The prefactor of one half is for the convenient normalization Cov(X,X)=V[X]\text{Cov}(X,X)=\mathbb{V}[X]. We say random variables are uncorrelated if and only if their covariance is 00. The key here is that the concept of being uncorrelated, or equivalently variance additivity, captures the idea of variance independence.

{}

Back to PCA. If we were in the business of maximizing variance through unscrupulous means, ideally we'd try to reach a total variance of nVp1[y1].n\mathbb{V}_{p_1}[y_1]. Being the crafty and morally onerous mathematician that I am, I fix a cone CϵC_\epsilon of small opening angle ϵ\epsilon around p1p_1 and arbitrarily pick directions p2,...,pnCϵp_2,...,p_n\in C_\epsilon to form the basis {p1,...,pn}\{p_1,...,p_n\}. The total variance of the basis is nearly nVp1[y1]n\mathbb{V}_{p_1}[y_1], since I've esssentially captured the variance in the p1p_1 direction nn times.

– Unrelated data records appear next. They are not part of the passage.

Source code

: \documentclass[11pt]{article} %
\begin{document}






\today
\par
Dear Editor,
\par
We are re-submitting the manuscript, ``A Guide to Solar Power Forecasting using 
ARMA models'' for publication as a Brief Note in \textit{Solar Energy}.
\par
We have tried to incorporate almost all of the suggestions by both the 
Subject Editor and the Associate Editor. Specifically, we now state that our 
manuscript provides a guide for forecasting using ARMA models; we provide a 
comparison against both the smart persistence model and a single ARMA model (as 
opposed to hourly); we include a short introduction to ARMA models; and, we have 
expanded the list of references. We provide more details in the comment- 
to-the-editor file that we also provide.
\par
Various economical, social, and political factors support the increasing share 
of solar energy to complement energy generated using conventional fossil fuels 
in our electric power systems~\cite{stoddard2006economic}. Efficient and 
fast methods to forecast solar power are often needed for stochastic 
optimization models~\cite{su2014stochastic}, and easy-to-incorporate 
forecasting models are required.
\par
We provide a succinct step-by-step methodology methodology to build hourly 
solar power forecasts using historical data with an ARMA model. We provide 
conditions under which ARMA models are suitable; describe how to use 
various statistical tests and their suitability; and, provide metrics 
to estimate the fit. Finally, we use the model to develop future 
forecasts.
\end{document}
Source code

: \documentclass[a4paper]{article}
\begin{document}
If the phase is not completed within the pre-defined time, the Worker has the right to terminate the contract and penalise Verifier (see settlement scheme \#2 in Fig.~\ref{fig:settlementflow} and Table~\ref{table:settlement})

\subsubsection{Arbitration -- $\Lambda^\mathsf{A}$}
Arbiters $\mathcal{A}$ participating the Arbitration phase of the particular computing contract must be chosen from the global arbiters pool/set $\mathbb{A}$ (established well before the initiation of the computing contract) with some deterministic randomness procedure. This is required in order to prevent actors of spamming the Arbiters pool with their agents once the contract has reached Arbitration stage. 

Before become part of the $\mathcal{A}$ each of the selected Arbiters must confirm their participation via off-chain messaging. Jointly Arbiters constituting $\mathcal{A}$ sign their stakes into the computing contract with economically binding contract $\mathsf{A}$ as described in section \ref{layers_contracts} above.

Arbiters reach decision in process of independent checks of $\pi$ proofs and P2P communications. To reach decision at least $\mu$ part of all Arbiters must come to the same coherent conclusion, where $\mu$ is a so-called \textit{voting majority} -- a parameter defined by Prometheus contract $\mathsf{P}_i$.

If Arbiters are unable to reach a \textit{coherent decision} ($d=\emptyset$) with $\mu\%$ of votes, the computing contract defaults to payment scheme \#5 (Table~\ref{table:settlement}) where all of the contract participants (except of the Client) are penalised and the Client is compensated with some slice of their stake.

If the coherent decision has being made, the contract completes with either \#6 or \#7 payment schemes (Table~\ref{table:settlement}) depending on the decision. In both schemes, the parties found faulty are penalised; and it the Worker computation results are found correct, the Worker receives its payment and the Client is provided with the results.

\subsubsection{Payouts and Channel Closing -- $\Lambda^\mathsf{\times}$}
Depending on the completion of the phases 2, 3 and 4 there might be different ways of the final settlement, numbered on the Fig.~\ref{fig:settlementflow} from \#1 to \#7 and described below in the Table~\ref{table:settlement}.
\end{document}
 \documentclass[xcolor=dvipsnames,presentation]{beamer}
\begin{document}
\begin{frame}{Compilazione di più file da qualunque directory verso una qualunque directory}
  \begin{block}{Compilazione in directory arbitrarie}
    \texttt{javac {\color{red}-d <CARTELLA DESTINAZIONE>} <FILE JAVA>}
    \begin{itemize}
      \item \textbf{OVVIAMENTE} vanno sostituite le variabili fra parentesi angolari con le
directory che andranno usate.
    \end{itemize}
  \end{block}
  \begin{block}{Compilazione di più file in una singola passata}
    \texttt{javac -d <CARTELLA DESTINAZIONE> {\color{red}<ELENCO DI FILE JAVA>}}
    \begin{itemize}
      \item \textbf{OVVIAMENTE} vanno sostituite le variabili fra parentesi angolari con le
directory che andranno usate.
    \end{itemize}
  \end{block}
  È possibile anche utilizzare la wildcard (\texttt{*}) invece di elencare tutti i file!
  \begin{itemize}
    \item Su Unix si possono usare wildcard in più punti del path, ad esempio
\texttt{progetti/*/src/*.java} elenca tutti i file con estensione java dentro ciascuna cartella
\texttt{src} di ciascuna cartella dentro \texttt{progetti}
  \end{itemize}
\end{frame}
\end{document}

The issue is that the sources of variation are highly dependent; the fix is to impose variance independence. As discussed, this is equivalent to asking the principal directions be uncorrelated. This motivates us to define covariance as our inner product, and the orthogonality constraint on the principal directions follows.